Desde que llegué a Larem me tocó aguardar por respuestas cada día, conformándome con limosnas. Esa noche decidí que estaba cansado de esperar que los indicios llegaran a mí en menor cantidad que el rocío de lluvia, que haría frente a mi padre como última esperanza de obtener la verdad por las buenas y que si no, me tocaría más que agarrar el toro por los cuernos, tendría que convertirme en el toro.

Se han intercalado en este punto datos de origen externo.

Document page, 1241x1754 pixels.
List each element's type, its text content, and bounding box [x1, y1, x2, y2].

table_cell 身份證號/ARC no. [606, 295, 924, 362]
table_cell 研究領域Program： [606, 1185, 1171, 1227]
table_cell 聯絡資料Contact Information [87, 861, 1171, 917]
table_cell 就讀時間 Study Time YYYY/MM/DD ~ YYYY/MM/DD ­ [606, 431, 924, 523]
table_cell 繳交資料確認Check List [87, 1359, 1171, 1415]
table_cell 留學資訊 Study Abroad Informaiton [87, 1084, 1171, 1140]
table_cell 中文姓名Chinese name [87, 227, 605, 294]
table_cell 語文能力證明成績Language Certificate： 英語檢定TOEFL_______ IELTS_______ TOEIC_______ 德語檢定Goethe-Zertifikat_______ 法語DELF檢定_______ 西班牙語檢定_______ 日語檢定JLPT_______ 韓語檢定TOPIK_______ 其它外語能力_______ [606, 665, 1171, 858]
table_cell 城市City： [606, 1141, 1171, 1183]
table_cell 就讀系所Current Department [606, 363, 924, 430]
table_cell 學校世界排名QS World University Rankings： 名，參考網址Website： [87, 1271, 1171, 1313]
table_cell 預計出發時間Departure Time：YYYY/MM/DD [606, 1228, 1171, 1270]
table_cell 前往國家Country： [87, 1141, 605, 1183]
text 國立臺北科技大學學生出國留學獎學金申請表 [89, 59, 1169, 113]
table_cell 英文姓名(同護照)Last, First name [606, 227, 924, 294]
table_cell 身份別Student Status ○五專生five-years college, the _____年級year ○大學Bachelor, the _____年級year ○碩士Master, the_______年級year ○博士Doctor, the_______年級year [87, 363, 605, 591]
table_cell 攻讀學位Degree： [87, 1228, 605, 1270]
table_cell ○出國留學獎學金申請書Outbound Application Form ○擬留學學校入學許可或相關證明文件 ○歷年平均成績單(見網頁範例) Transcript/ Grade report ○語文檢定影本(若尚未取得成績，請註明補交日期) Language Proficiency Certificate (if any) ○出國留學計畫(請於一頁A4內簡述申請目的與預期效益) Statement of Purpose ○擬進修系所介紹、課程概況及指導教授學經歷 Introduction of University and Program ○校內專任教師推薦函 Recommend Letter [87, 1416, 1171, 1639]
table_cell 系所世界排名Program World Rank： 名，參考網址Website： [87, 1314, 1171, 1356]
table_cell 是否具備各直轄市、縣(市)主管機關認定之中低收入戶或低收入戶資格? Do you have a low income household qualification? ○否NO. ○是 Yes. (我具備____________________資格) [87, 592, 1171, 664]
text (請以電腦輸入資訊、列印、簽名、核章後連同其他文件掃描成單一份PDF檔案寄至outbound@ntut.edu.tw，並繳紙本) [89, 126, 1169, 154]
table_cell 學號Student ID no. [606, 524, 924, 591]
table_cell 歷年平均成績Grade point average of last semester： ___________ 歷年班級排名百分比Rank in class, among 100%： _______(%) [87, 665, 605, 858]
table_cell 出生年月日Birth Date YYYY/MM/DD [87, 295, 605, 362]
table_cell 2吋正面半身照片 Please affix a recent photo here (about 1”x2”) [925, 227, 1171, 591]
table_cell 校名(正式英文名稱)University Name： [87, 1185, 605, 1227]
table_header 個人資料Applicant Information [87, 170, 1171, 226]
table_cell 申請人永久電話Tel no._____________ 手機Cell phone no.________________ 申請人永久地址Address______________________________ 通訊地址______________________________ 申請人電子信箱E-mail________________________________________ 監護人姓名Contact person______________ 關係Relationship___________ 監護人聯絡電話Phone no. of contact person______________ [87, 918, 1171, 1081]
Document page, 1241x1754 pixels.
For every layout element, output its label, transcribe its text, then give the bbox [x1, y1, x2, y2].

Me fui a la comisaría y exigí a gritos reunirme con el Capitán Garfio. Cuando acudió lo hizo más molesto que avergonzado. Los orificios nasales le palpitaban incluso más que la vena en su cuello. Su cara enrojeció más que nunca pese a que la única iluminación en el recibidor provenía del fuego de la chimenea.
Supuse que iba a regañarme ahí mismo, después de todo lo interrumpí a mitad de su trabajo con un escándalo que se puede interpretar como pataleta, pero bastó con escuchar las palabras que salieron de mi boca a voz en grito para que cerrara la suya y los ojos se le desorbitaran detrás del cristal de sus lentes.
—¡Vine a confesar!
Su mano no tardó en tapar mi boca y arrastrarme lejos de todo testigo auditivo u ocular.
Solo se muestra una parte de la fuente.